**EXERCISE**
Only the lines from the one with "Table 3. Properties of finite element (FE)" through the last line of the material below belong in the answer, copied exactly and without pictures.

*-*-*

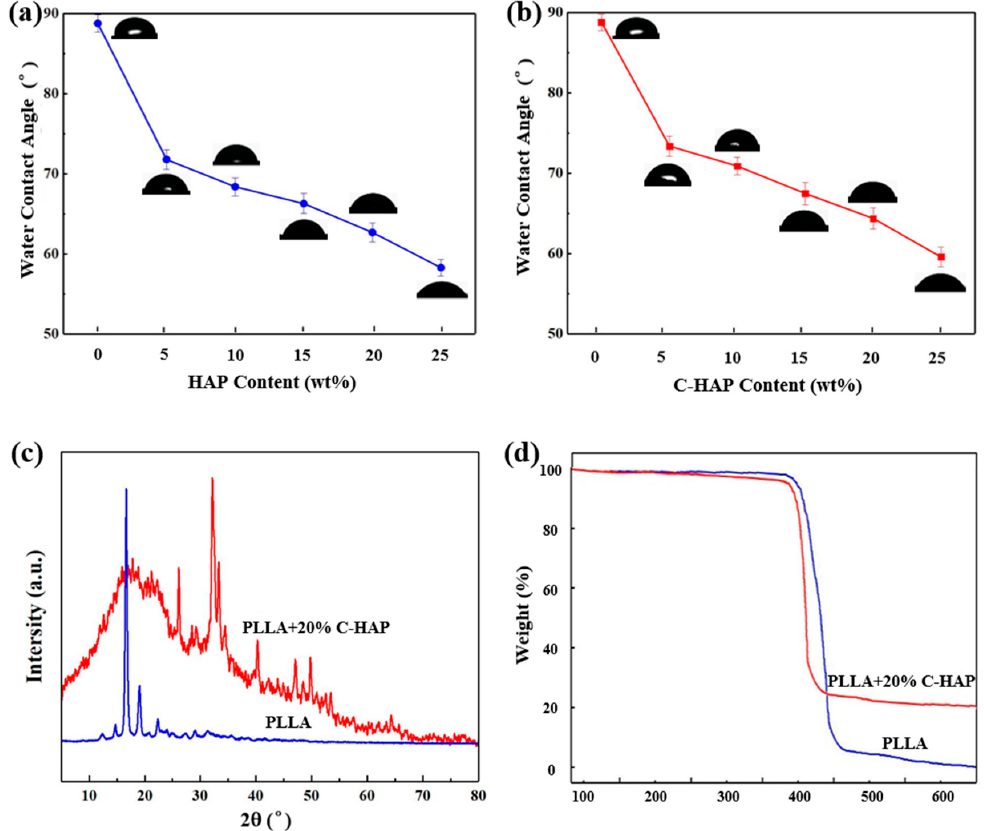
Figure 6. Water contact analysis (WCA) of PLLA sca ff olds with di ff erent contents of ( a ) HAP, ( b ) C-HAP, ( c ) XRD pattern of PLLA / 20% C-HAP and PLLA sca ff olds, ( d ) TGA analysis of PLLA / 20% C-HAP and PLLA sca ff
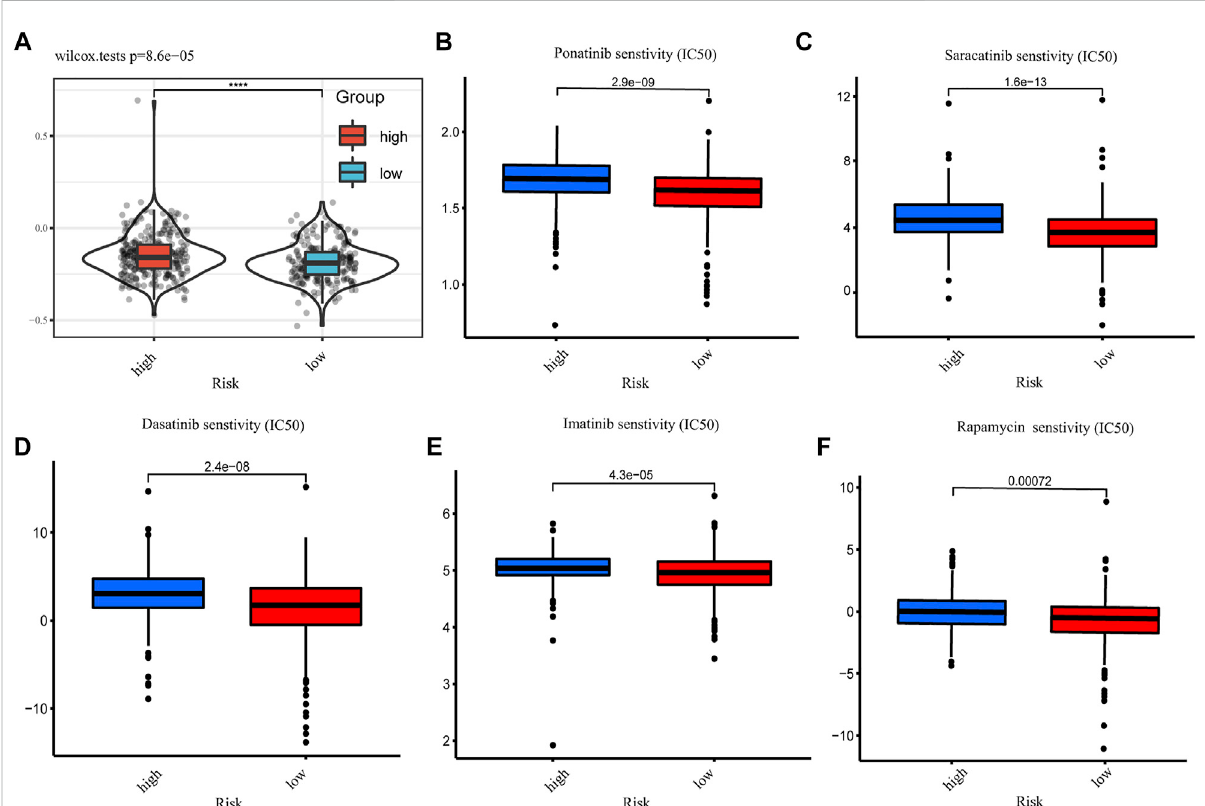
FIGURE 6 Drug susceptibility prediction. (A) Tumor immune dysfunction and exclusion (TIDE) scores between CRG-Score groups (* p < 0.05, ** p < 0.01, *** p < 0.001). (B) IC50valuesofPonatinibbetweenCRG-Scoregroups. (C) IC50valuesofSaracatinibbetweenCRG-Scoregroups. (D) IC50valuesof Dasatinib between CRG-Score groups. (E) IC50 values of Imatinib between CRG-Score groups. (F) IC50 values of Rapamycin between CRG-Score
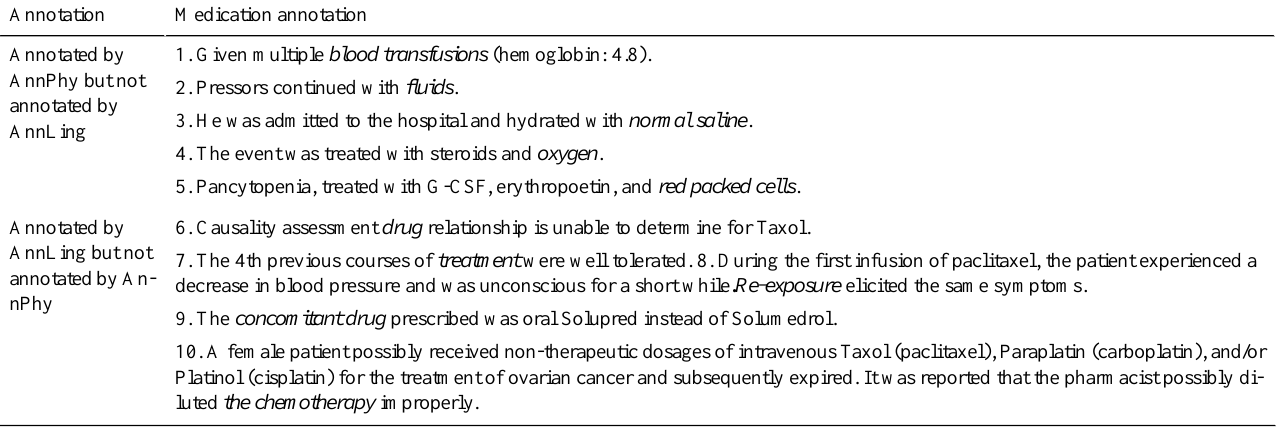
Table 4. Disagreement in medication annotation (medication text is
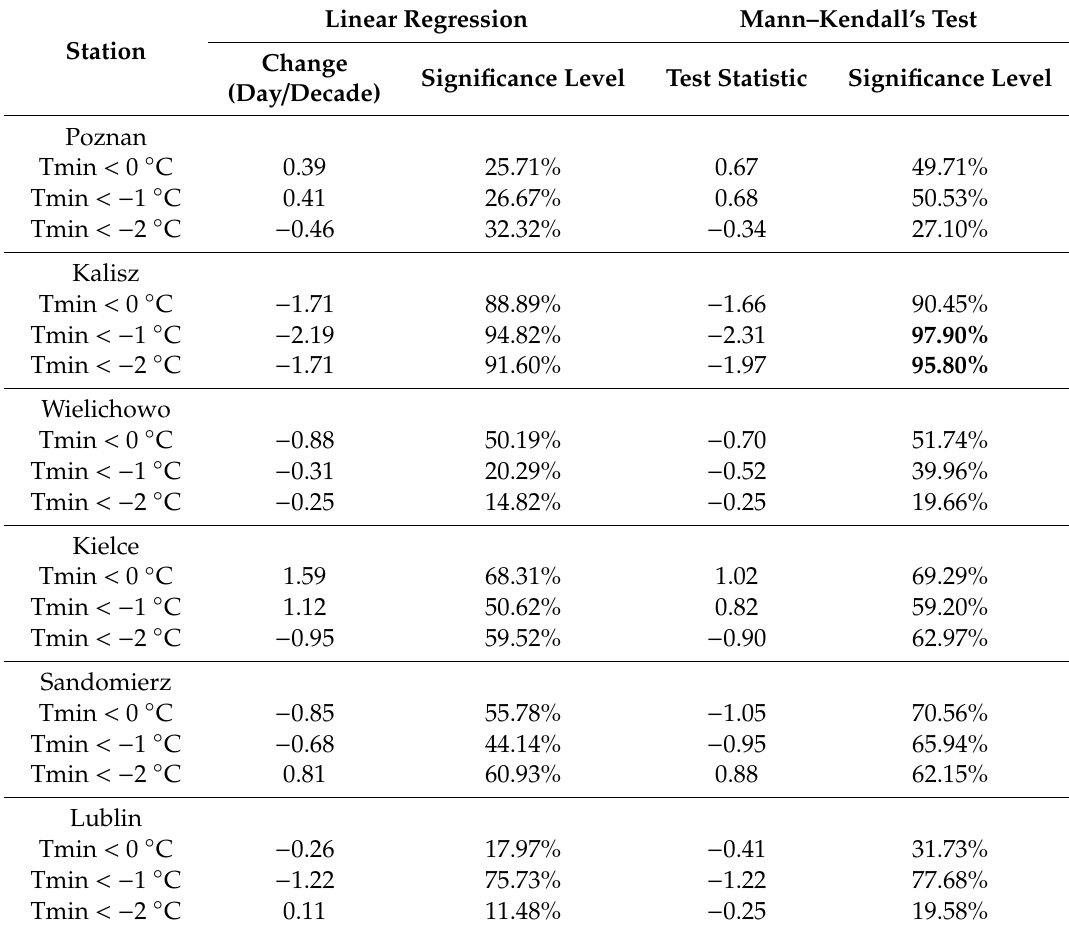
Table 2. Trend characteristics of the last spring air frosts date in relation to the growing season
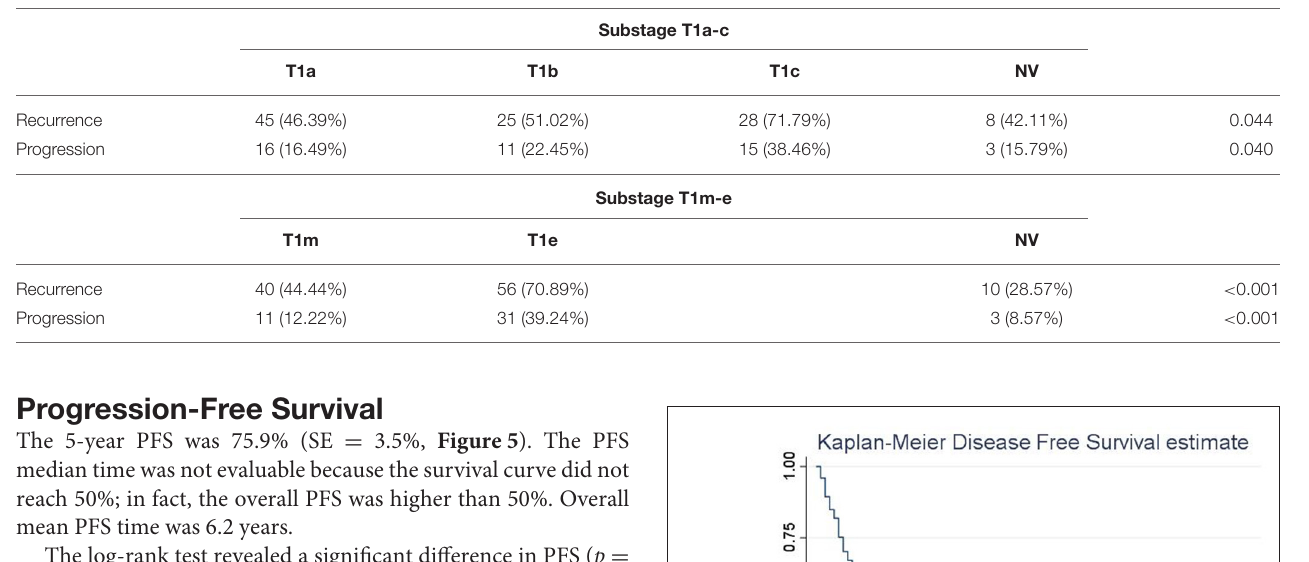
TABLE 5 | Recurrence and progression by subcategory.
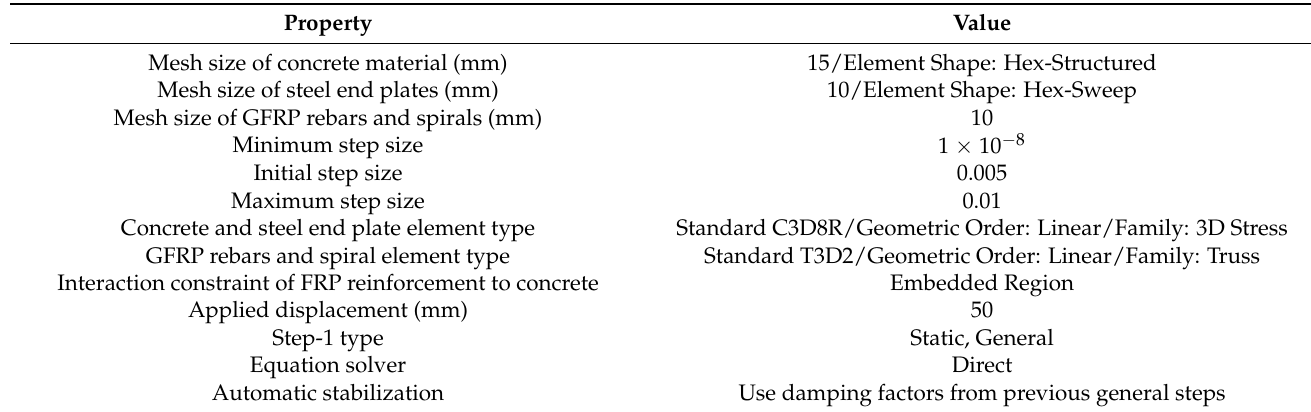
Table 3. Properties of finite element (FE)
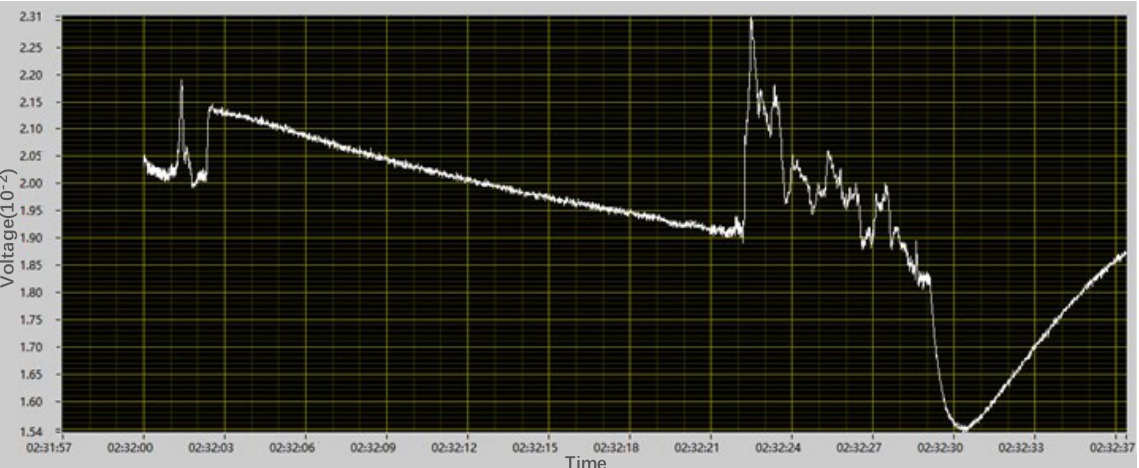
Figure 13. Output voltage.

*-*-*

**FINAL ANSWER**
Table 3. Properties of finite element (FE)
Figure 13. Output voltage.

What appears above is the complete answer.